In „Rettung“ muss ein verloren gegangener Trupp Kolonisten lokalisiert und gerettet werden. Notfalls müssen Wiederbelebungsversuche eingeleitet werden. Nach dem finden gilt es, die Kolonisten zum Rettungsshuttle zu eskortieren. Eine Spielrunde ist dann beendet, wenn aus Sicht des Monsters eine kritische Anzahl an Zivilisten getötet wurde. Die Monsterjäger hingegen dürfen einen Erfolg verbuchen, sofern eine bestimmte Anzahl an Kolonisten gerettet wurde.
„Evakuierung“ ist ein kleines Highlight in Evolve. In diesem Spielmodus wird klar, warum die unterschiedlichen Spiele fast endlose Möglichkeiten zulassen.
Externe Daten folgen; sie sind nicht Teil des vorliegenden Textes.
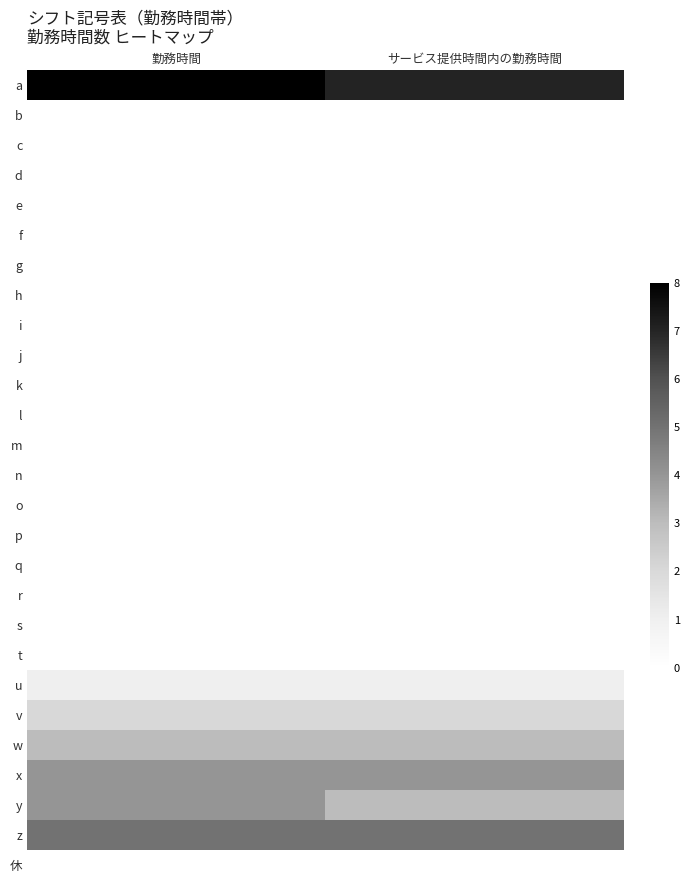

Reading left to right, list all the values displayed in this chart.

a: 勤務時間=8	サービス提供時間内の勤務時間=7
b: 勤務時間=0	サービス提供時間内の勤務時間=0
c: 勤務時間=0	サービス提供時間内の勤務時間=0
d: 勤務時間=0	サービス提供時間内の勤務時間=0
e: 勤務時間=0	サービス提供時間内の勤務時間=0
f: 勤務時間=0	サービス提供時間内の勤務時間=0
g: 勤務時間=0	サービス提供時間内の勤務時間=0
h: 勤務時間=0	サービス提供時間内の勤務時間=0
i: 勤務時間=0	サービス提供時間内の勤務時間=0
j: 勤務時間=0	サービス提供時間内の勤務時間=0
k: 勤務時間=0	サービス提供時間内の勤務時間=0
l: 勤務時間=0	サービス提供時間内の勤務時間=0
m: 勤務時間=0	サービス提供時間内の勤務時間=0
n: 勤務時間=0	サービス提供時間内の勤務時間=0
o: 勤務時間=0	サービス提供時間内の勤務時間=0
p: 勤務時間=0	サービス提供時間内の勤務時間=0
q: 勤務時間=0	サービス提供時間内の勤務時間=0
r: 勤務時間=0	サービス提供時間内の勤務時間=0
s: 勤務時間=0	サービス提供時間内の勤務時間=0
t: 勤務時間=0	サービス提供時間内の勤務時間=0
u: 勤務時間=1	サービス提供時間内の勤務時間=1
v: 勤務時間=2	サービス提供時間内の勤務時間=2
w: 勤務時間=3	サービス提供時間内の勤務時間=3
x: 勤務時間=4	サービス提供時間内の勤務時間=4
y: 勤務時間=4	サービス提供時間内の勤務時間=3
z: 勤務時間=5	サービス提供時間内の勤務時間=5
休: 勤務時間=0	サービス提供時間内の勤務時間=0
In Evakuierung werden sämtliche Inhalte wie Maps, Monster, Modi und mehr frei miteinander kombiniert. Daher kann man nie wissen, was einen genau erwartet. Ein Feature von Evakuierung ist die dynamische Kombination der einzelnen Runden. Insgesamt werden fünf Runden gespielt. Jede Entscheidung sowie Sieg oder Niederlage einer Partei, hat direkten Einfluß auf die folgenden zu spielenden Runden. Das können Vorteile als auch Nachteile für die einzelnen Fraktionen sein. Hier sei zu erwähnen, dass es wohl keinen Spieler geben wird, der zu Lebzeiten alle möglichen Kombinationen von Evakuierung jemals zu Gesicht bekommen wird. Über 800.000 mögliche Kombinationen sind eine enorme Hausnummer und daher fast schon eine Lebensaufgabe.
„Nest“ ist der Seek and Destroy Modus. Hier übernehmen die Monsterjäger den Part des Frontalangriffs und sind darauf bedacht, Nester und Eier zu finden, die zerstört werden müssen. Hier endet das Spiel nachdem alle Eier vernichtet wurden.
Nicht nur Multiplayer Afficinados, auch Solisten kommen in Evolve voll auf ihre Kosten. Hauptsächlich ist Evolve zwar als kooperatives Erlebnis ausgelegt und bezieht daher auch seinen enormen Reiz, aber es ist jederzeit möglich das Spiel im Offline Singleplayer zu bestreiten. Nimmt man Evakuierung als Referenz, existiert sogar ein sehr hoher Wiederspielwert.
https://www.youtube.com/watch?v=63BJB9bECB0
Dennoch sollte man auch bei einer Abneigung gegen Online Spielpartien auf diese zugreifen, denn selten war eine Partie Schach nervenaufreibender und spannender als in Evolve.